Exercise prompt
Rewrite every line of the listing below as a Markdown table with the columns Row and Line, giving each line its own numbered row and leaving out blank lines.

Stored data
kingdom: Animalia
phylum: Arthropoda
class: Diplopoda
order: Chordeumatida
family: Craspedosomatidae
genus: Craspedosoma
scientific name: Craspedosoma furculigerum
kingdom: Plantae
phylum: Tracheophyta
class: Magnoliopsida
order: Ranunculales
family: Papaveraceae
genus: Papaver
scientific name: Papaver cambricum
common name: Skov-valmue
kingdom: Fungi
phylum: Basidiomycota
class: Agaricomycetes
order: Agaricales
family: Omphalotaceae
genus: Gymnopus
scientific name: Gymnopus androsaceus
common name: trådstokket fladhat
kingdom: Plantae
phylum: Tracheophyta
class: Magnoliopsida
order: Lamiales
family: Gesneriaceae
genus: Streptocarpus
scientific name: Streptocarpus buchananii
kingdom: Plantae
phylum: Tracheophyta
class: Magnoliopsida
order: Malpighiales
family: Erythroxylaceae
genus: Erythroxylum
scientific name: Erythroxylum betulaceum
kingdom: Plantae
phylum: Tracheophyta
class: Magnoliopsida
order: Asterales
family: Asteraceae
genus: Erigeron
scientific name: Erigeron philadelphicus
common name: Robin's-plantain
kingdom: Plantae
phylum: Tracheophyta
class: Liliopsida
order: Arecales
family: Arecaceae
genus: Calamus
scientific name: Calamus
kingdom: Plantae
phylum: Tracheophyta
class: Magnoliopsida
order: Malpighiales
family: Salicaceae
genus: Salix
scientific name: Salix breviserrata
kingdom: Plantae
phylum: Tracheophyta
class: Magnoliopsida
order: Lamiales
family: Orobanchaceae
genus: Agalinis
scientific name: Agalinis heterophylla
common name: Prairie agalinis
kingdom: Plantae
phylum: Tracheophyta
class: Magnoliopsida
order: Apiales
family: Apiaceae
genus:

Answer
| Row | Line |
|---|---|
| 1 | kingdom: Animalia |
| 2 | phylum: Arthropoda |
| 3 | class: Diplopoda |
| 4 | order: Chordeumatida |
| 5 | family: Craspedosomatidae |
| 6 | genus: Craspedosoma |
| 7 | scientific name: Craspedosoma furculigerum |
| 8 | kingdom: Plantae |
| 9 | phylum: Tracheophyta |
| 10 | class: Magnoliopsida |
| 11 | order: Ranunculales |
| 12 | family: Papaveraceae |
| 13 | genus: Papaver |
| 14 | scientific name: Papaver cambricum |
| 15 | common name: Skov-valmue |
| 16 | kingdom: Fungi |
| 17 | phylum: Basidiomycota |
| 18 | class: Agaricomycetes |
| 19 | order: Agaricales |
| 20 | family: Omphalotaceae |
| 21 | genus: Gymnopus |
| 22 | scientific name: Gymnopus androsaceus |
| 23 | common name: trådstokket fladhat |
| 24 | kingdom: Plantae |
| 25 | phylum: Tracheophyta |
| 26 | class: Magnoliopsida |
| 27 | order: Lamiales |
| 28 | family: Gesneriaceae |
| 29 | genus: Streptocarpus |
| 30 | scientific name: Streptocarpus buchananii |
| 31 | kingdom: Plantae |
| 32 | phylum: Tracheophyta |
| 33 | class: Magnoliopsida |
| 34 | order: Malpighiales |
| 35 | family: Erythroxylaceae |
| 36 | genus: Erythroxylum |
| 37 | scientific name: Erythroxylum betulaceum |
| 38 | kingdom: Plantae |
| 39 | phylum: Tracheophyta |
| 40 | class: Magnoliopsida |
| 41 | order: Asterales |
| 42 | family: Asteraceae |
| 43 | genus: Erigeron |
| 44 | scientific name: Erigeron philadelphicus |
| 45 | common name: Robin's-plantain |
| 46 | kingdom: Plantae |
| 47 | phylum: Tracheophyta |
| 48 | class: Liliopsida |
| 49 | order: Arecales |
| 50 | family: Arecaceae |
| 51 | genus: Calamus |
| 52 | scientific name: Calamus |
| 53 | kingdom: Plantae |
| 54 | phylum: Tracheophyta |
| 55 | class: Magnoliopsida |
| 56 | order: Malpighiales |
| 57 | family: Salicaceae |
| 58 | genus: Salix |
| 59 | scientific name: Salix breviserrata |
| 60 | kingdom: Plantae |
| 61 | phylum: Tracheophyta |
| 62 | class: Magnoliopsida |
| 63 | order: Lamiales |
| 64 | family: Orobanchaceae |
| 65 | genus: Agalinis |
| 66 | scientific name: Agalinis heterophylla |
| 67 | common name: Prairie agalinis |
| 68 | kingdom: Plantae |
| 69 | phylum: Tracheophyta |
| 70 | class: Magnoliopsida |
| 71 | order: Apiales |
| 72 | family: Apiaceae |
| 73 | genus: |